Benjamin Netanyahu deve ter imaginado que se manteria como o homem forte da coalizão governamental e seria capaz de neutralizar a ala radical, ortodoxa e fascista. Mas o que aconteceu foi exatamente o inverso, tornou-se refém dos extremistas, tendo que enfrentar a sociedade israelense e os judeus da Diáspora, em imensas manifestações de protesto. Hoje, aparentemente perdido, tenta usar de sua experiência internacional para ganhar tempo e evitar o pior (para ele): a perda do poder e o risco de terminar os seus dias na cadeia. Foi bater na porta de Joe Biden, recebeu um sabão do ocupante da Casa Branca.
Parece que o senso político, que foi durante muito tempo seu principal trunfo, desapareceu.
Bibi, como é conhecido, brincou com fogo e se queimou. A última brasa, que incendiou o país, foi a demissão do ministro da Defesa, Yoav Galant, dia 26 de março. Galant, membro do Likud, partido do primeiro-ministro, teve a ousadia da clarividência, ao pedir, após semanas de contestação, a suspensão da polêmica reforma do Judiciário, que decretaria o fim da única democracia do Oriente Médio.
No dia seguinte, pressionado como nunca, o chefe do governo não teve saída, senão resignar-se; declarou uma pausa, sem contudo abandonar o projeto de lei, que voltará a ser votado após as festas católica, muçulmana e judaica. Ou seja, dentro de aproximadamente um mês. Pelo menos é o que ele espera.
O recuo estratégico foi amplamente considerado insuficiente, tanto em Israel como no resto do mundo e, sobretudo, nos Estados Unidos. Ao falar com jornalistas , Biden foi mais direto que de hábito, disse que esperava que o governo israelense abandonasse a reforma judicial.
“Como muitos dos grandes apoiadores de Israel, estou muito preocupado. Eles não podem seguir por esse caminho. Deixei isso claro de certa maneira.
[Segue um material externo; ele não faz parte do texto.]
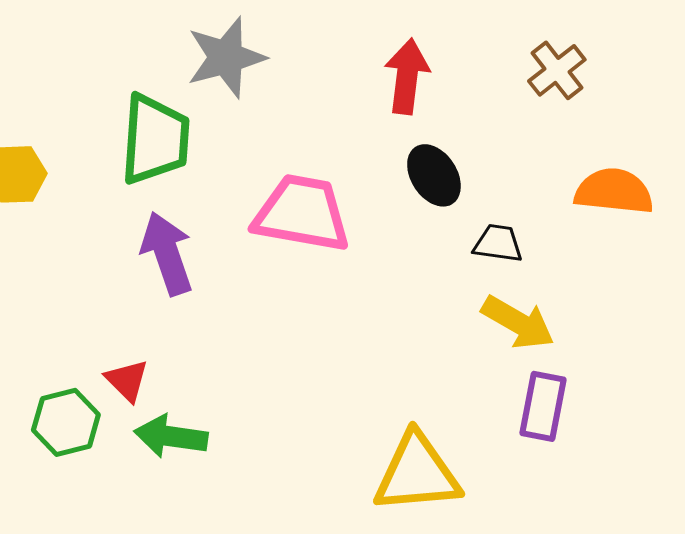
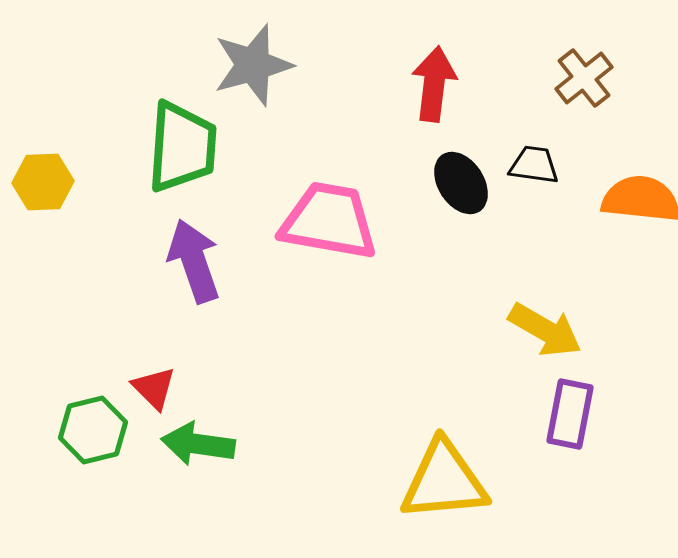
black trapezoid: (498, 243) -> (534, 165), moved

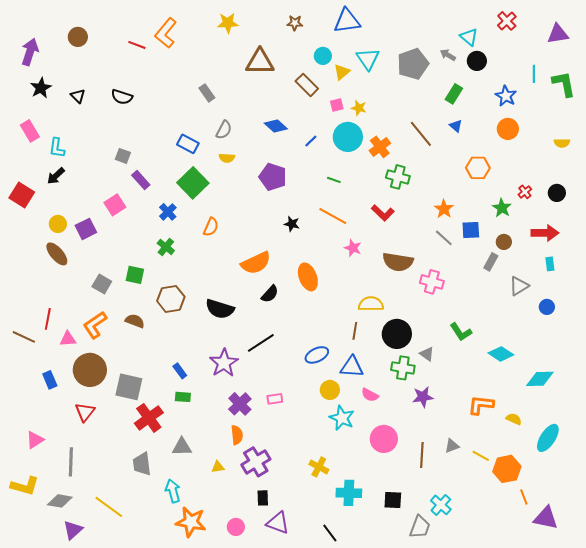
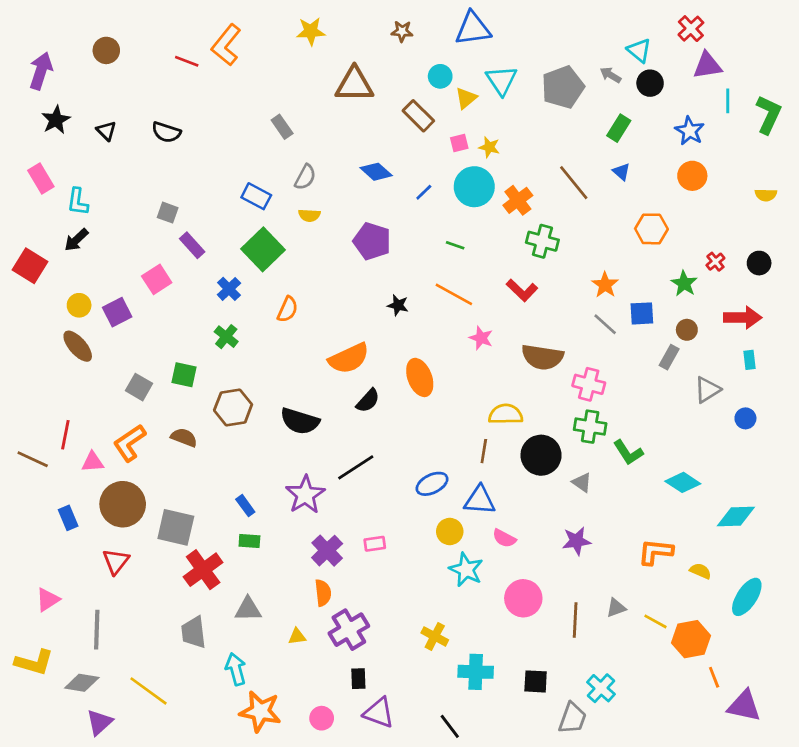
purple triangle: (558, 34) -> (707, 65), moved
green L-shape: (564, 84) -> (769, 114), turned 36
green cross: (403, 368) -> (590, 427), moved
Tenho esperança de que o primeiro-ministro vá agir de modo a alcançar um verdadeiro consenso. Veremos”, disse o democrata.
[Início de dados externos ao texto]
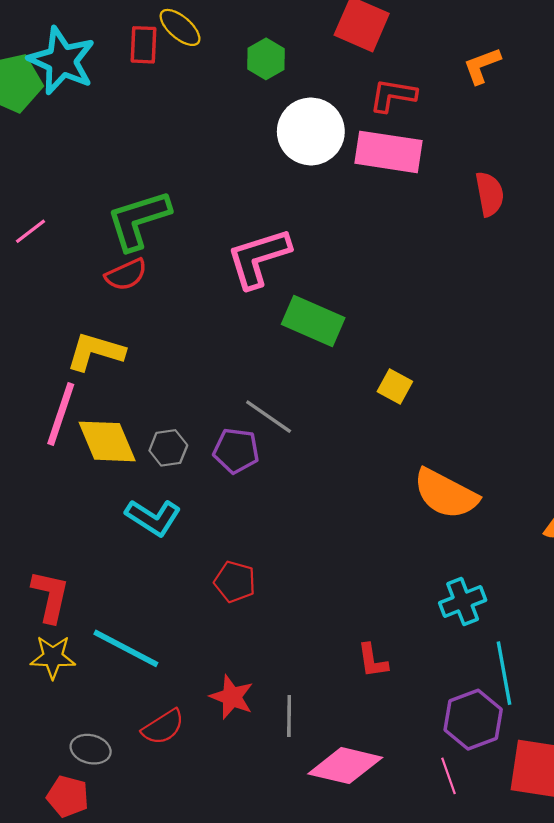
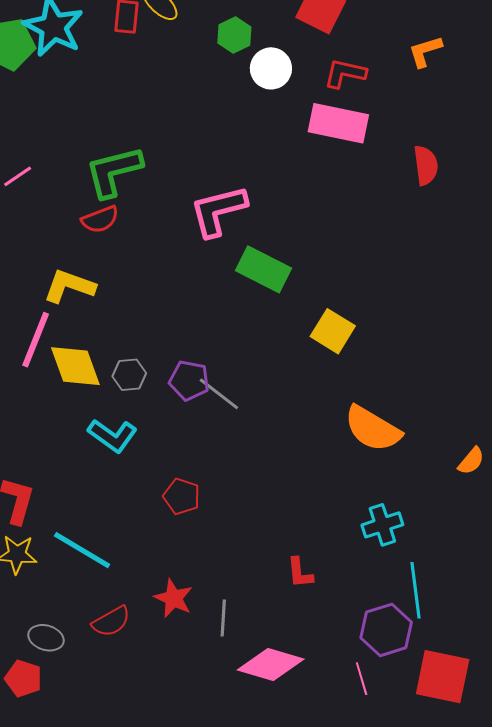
white circle: (311, 131) -> (271, 68), moved, size x0.7
yellow square: (395, 386) -> (333, 331), size x1.4
gray line: (269, 417) -> (219, 394), moved

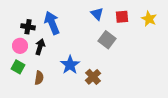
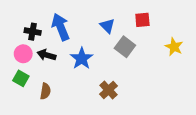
blue triangle: (97, 14) -> (107, 26), moved
yellow star: (149, 19) -> (174, 47), moved
black arrow: (40, 47) -> (47, 55), turned -91
blue star: (70, 65) -> (82, 58), moved

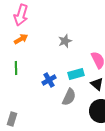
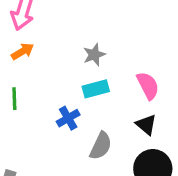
cyan rectangle: (76, 74) -> (96, 89), moved

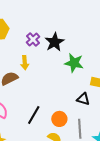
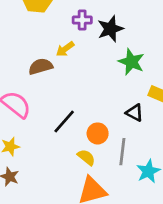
purple cross: (33, 39) -> (82, 20), turned 32
yellow arrow: (25, 63) -> (65, 49), turned 48

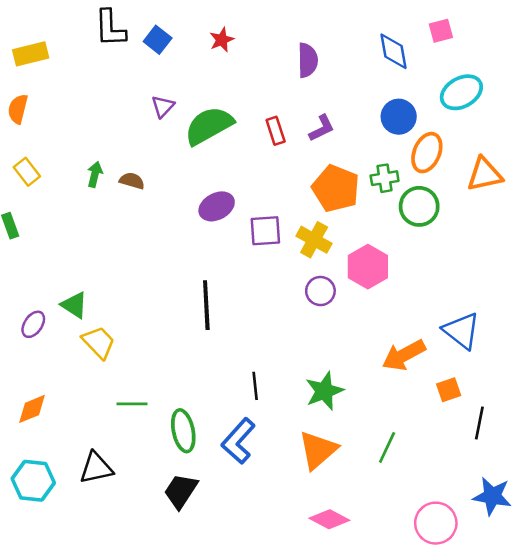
Benjamin Netanyahu está na berlinda; não pode contar nem sequer com a sua experiência internacional. As relações com os Estados Unidos raramente estiveram tão ruins. Biden está com Bibi atravessado na garanta desde o tempo em que era vice-presidente e que o então chefe do Likud fez campanha pela reeleição de Donald Trump.
Normalmente, a reforma judicial seria discutida em Washington, num tête-à-tête entre Netanyahu e Biden, salvo que o presidente dos Estados Unidos se nega a convidar o primeiro-ministro.
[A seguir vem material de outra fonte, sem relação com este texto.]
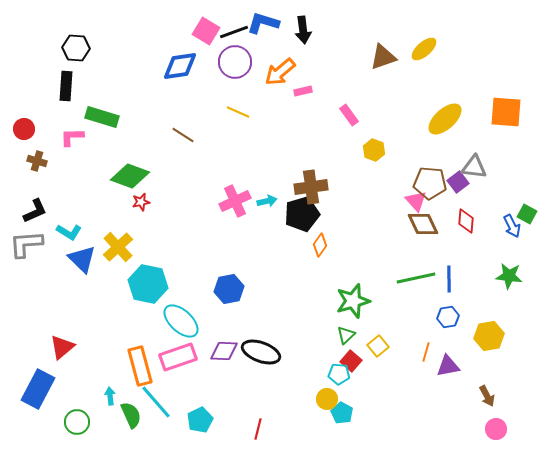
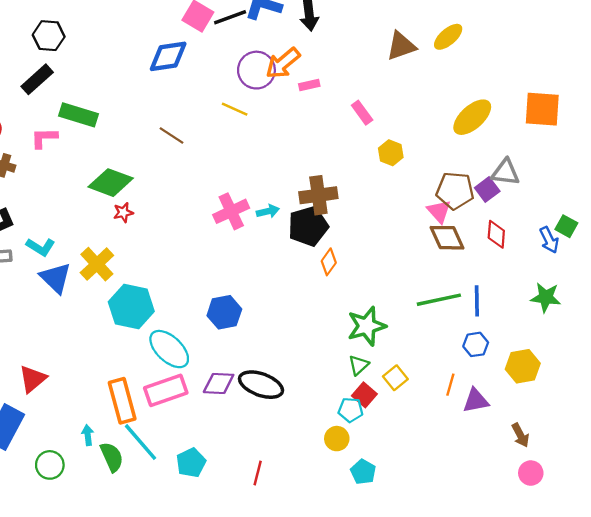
purple circle: (235, 62) -> (256, 70), moved
black rectangle: (66, 86) -> (37, 79), turned 44
cyan pentagon: (342, 413) -> (363, 472), moved

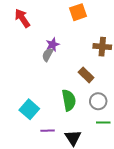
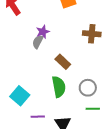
brown rectangle: (86, 75) -> (63, 62), moved

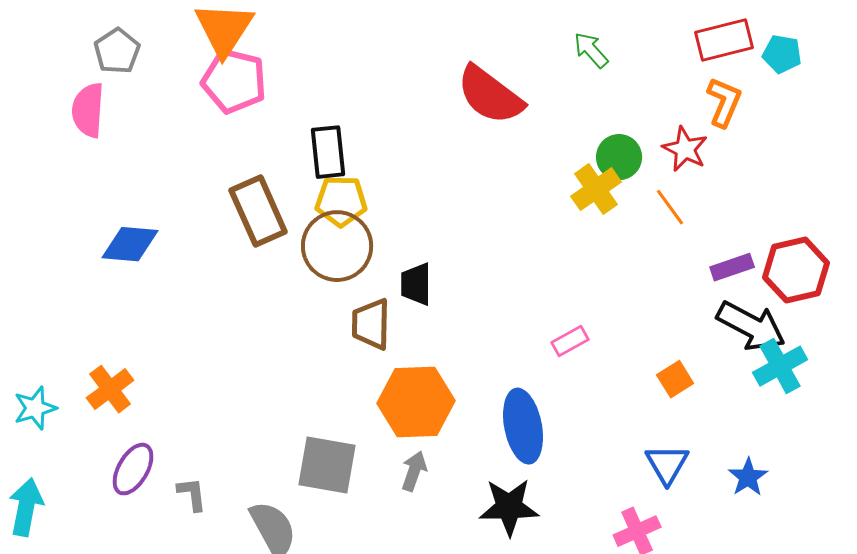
Neste meio tempo, a questão palestina, que estava no ponto morto desde a retirada das tropas israelenses da Faixa de Gaza, por determinação de Ariel Sharon, foi desenterrada e voltou ao debate. O que pode significar o renascimento da esperança de retomada das negociações e da esquerda israelense.
Inicialmente, quando começou a se manifestar contra a reforma judicial, a população de Israel refutou qualquer relação com os direitos do povo palestino. Mas como assinala o jornal Le Monde, em editorial, ela acabou se impondo, pois “a salvaguarda de seus direitos pertence ao mesmo imperativo moral que a preservação dos direitos dos israelenses.”
Nunca Israel teve um governo tão à direita. O ministro das Finanças, Bezalel Smotrich, reconhecidamente um supremacista judeu, justificou uma operação punitiva de colonos extremistas israelenses contra um vilarejo palestino e chegou a negar a existência de um povo palestino.
A cada dia que passa a situação complica mais e mais, colocando em xeque a sobrevivência política de Netanyahu. O recente reatamento de relações entre a Arábia Saudita e o Irã, sob os auspícios de Pequim, foi um golpe severo à pretensão do governo de Israel de isolar Teerã. Os fatos deram razão aos seus adversários. Após os acordos de Abraham, graças aos quais Israel, Bahrein e os Emirados Árabes normalizaram suas relações, a aproximação dos gigantes xiita e sunita marginaliza o Estado hebreu e reduz Bibi ao papel de mero figurante.
Está claro que a longevidade excessiva de Netanyahu se voltou contra ele. Poucos são aqueles que ainda apostam 1 Shekel na capacidade deste governo de suplantar a crise que ele próprio provocou. A máscara caiu. Agora, a melhor coisa que pode acontecer para Israel, para os palestinos, para a democracia, a paz e o entendimento regional é a renúncia imediata de Bibi e sua gangue, que a bem da verdade só merecem repulsa, abominação e ostracismo. É a condição sine qua non para que esse capítulo da extrema direita seja enterrado…para sempre.